Early in the episode, Yasmin confesses to Celeste over drinks that she masturbated thinking about Celeste the night before, and Celeste says sleeping together would be the a good idea but also the worst idea. I was personally crestfallen. Shortly thereafter, Celeste invites Yasmin to a lunch — the day before Celeste becomes Yasmin’s new boss! — but all she ends up eating is Yasmin. It’s honestly a very hot sex scene.
Of course when it’s all over Yasmin gushes that she’s never come so many times in her life. Celeste is like, “yeah duh,” ’cause she’s a seasoned pro. But as she explains to Yasmin that her wife approved the liaison because they have an open relationship, Yasmin’s interest in Celeste seems to immediately transform. I dunno, I feel like if she’s looking for something illicit and dangerous, f*cking her boss is already in that category regardless of whether or not it’s cheating! Anyhow, I hope they bone again next week.
Raising Kanan Season Two (So Far)
Written by Carmen
I have been sort of kicking the can down the road on how to best write about the second season of Raising Kanan, which is currently airing on Starz. Hailey Kilgore’s performance as Laverne “Jukebox” Ganner — Kanan’s cousin — remains one of the best and most thoughtful portrayals of a teen lesbian, let alone a Black teen lesbian, on television. Hell, she was an Autostraddle TV Awards nominee for her performance in Season One, and she shows no sign of stopping yet. Jukebox is just as riveting as she was last year, just as soulful, carrying in equal weight pain and smile that lights up any room.
The overall problem — from a recapping standpoint — is that the second season of Raising Kanan is moving at a snail’s pace compared to Season One. A family crime drama about a drug dealing matriarch and her teen son, this season has really ascribed to the classic Black motto “it’s chess, not checkers” and it has luxuriated in getting all its pieces in place on the board, admittedly to mixed results. But now we are halfway through the season, and it’s time to see where Jukebox falls in this queenpin’s gambit.
Juke has moved out of her homophobic father’s house and in with her Aunt Raq, Kanan’s mother, who has always supported her. She’s still trying to get her music career off the ground, but the producer at her uncle’s studio has let her know that her tomboy masc appearance won’t… move records. The racist parents of her ex-girlfriend still have it out for her (her girlfriend, Nicole, died of an overdose last year, and Nicole’s parents still blame Jukebox for the drugs Nicole stole from her). She’s been looking into her estranged mother, played by Destiny Child’s LeToya Luckett, who hasn’t been in her life since she was a baby, but is back, in a church, and wants to reconnect with her daughter — but there’s a lot of secrets around her mother that her Aunt Raq seems not to want to tell her.

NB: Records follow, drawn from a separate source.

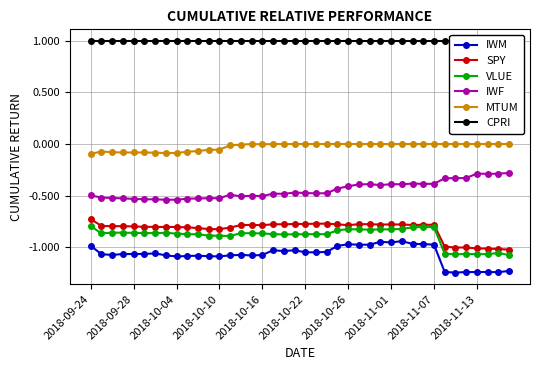

What are all the series names shown in the legend?

IWM, SPY, VLUE, IWF, MTUM, CPRI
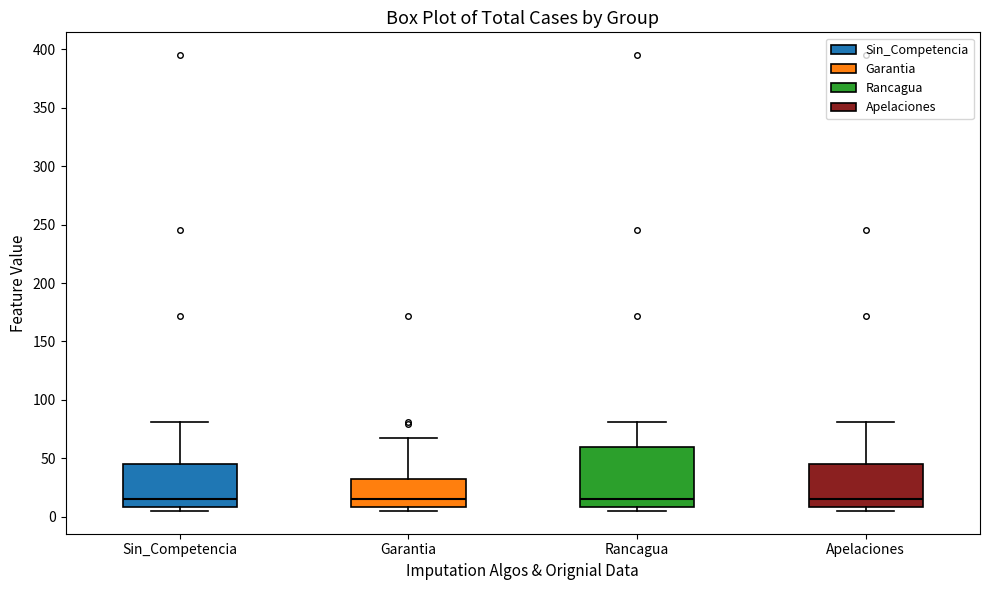

Reading left to right, read every box against the y-axis: the position of its median line, the range the box covers, and the ends of its whiskers. The values are not printed on the chart, so give them approximately, as read against the axis.

Sin_Competencia: median 15, box 10 to 45, whiskers 5 to 80
Garantia: median 15, box 10 to 30, whiskers 5 to 65
Rancagua: median 15, box 10 to 60, whiskers 5 to 80
Apelaciones: median 15, box 10 to 45, whiskers 5 to 80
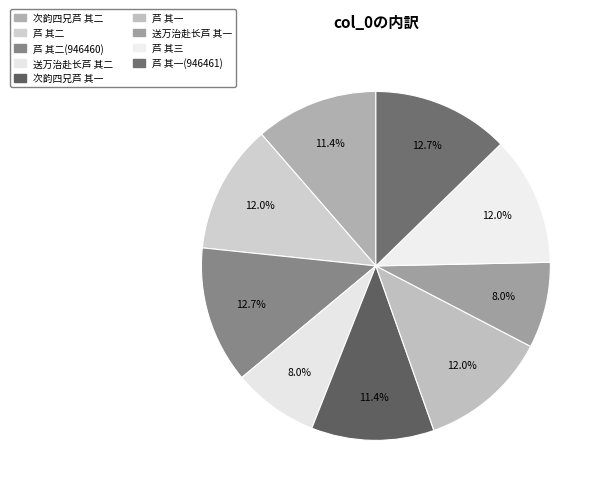

Count the number of slices in the pie.

9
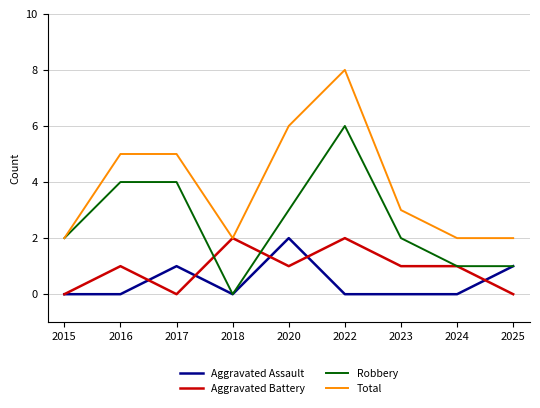

True or false: Robbery has a value of 2 at 2025.

False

But what’s actually happening is really underneath all those plot points. And that is the quiet, but no less gorgeous and stunning, character building moments that Hailey Kilgore is putting into Jukebox. She’s a steaming kettle left on the back burner ready to explode, each episode adding another pressure point, another tension. And when she goes off, it’s going to be marvelous. I can’t wait to see.